*Saved entries*:
------------------------------

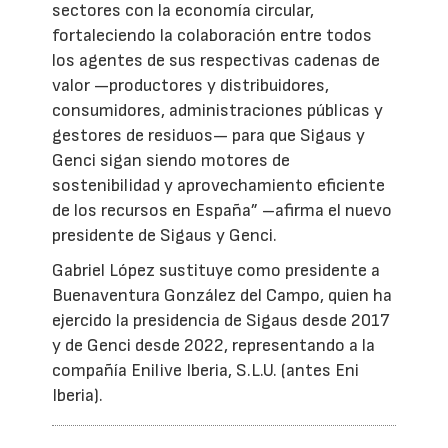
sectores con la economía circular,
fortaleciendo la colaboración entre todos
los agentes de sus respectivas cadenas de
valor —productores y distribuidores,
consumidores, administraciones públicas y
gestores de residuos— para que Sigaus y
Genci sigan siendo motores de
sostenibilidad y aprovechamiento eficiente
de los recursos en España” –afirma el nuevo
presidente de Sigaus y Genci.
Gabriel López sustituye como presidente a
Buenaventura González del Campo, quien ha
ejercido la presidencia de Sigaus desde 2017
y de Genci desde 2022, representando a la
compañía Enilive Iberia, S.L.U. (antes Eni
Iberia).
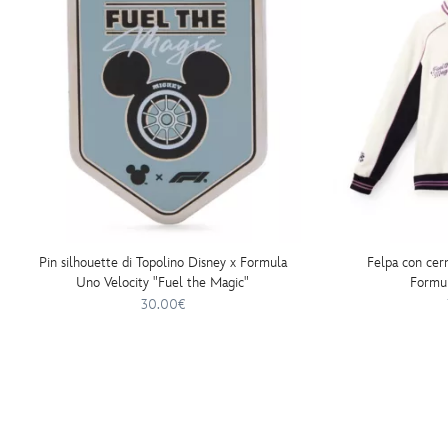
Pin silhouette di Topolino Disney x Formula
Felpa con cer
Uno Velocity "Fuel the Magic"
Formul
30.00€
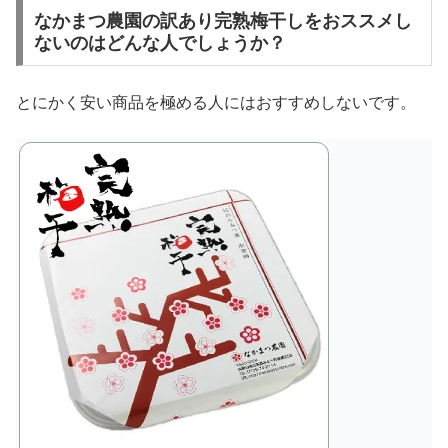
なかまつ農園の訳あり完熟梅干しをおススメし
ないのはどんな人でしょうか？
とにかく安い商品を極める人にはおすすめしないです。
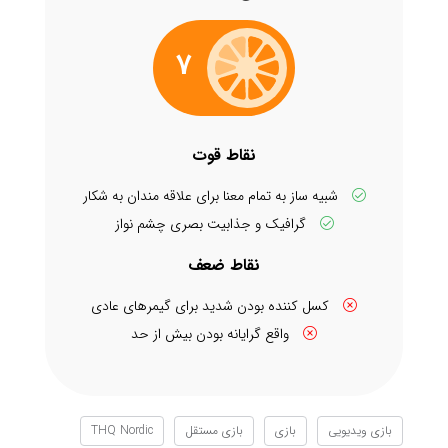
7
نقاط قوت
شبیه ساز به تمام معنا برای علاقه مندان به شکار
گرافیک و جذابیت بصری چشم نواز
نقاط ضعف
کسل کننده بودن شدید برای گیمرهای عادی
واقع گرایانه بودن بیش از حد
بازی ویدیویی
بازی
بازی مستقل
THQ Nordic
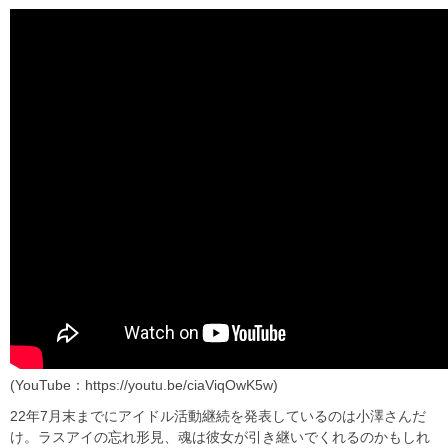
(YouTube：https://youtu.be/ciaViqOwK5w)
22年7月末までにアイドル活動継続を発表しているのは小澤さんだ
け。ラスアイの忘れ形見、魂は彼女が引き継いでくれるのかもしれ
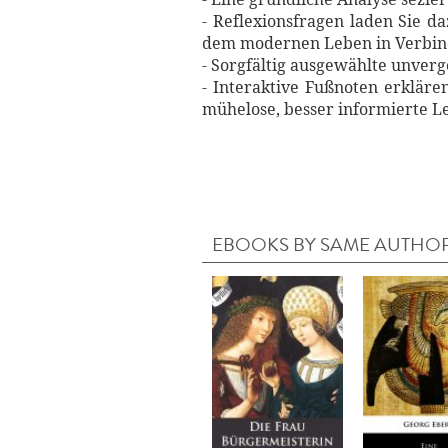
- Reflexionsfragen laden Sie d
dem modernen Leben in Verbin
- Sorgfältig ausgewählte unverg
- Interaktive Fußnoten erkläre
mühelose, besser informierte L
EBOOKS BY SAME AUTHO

------------------------------

*Work instructions*:
From the entries above, copy each line holding "Sigaus".

*Response*:
gestores de residuos— para que Sigaus y
presidente de Sigaus y Genci.
ejercido la presidencia de Sigaus desde 2017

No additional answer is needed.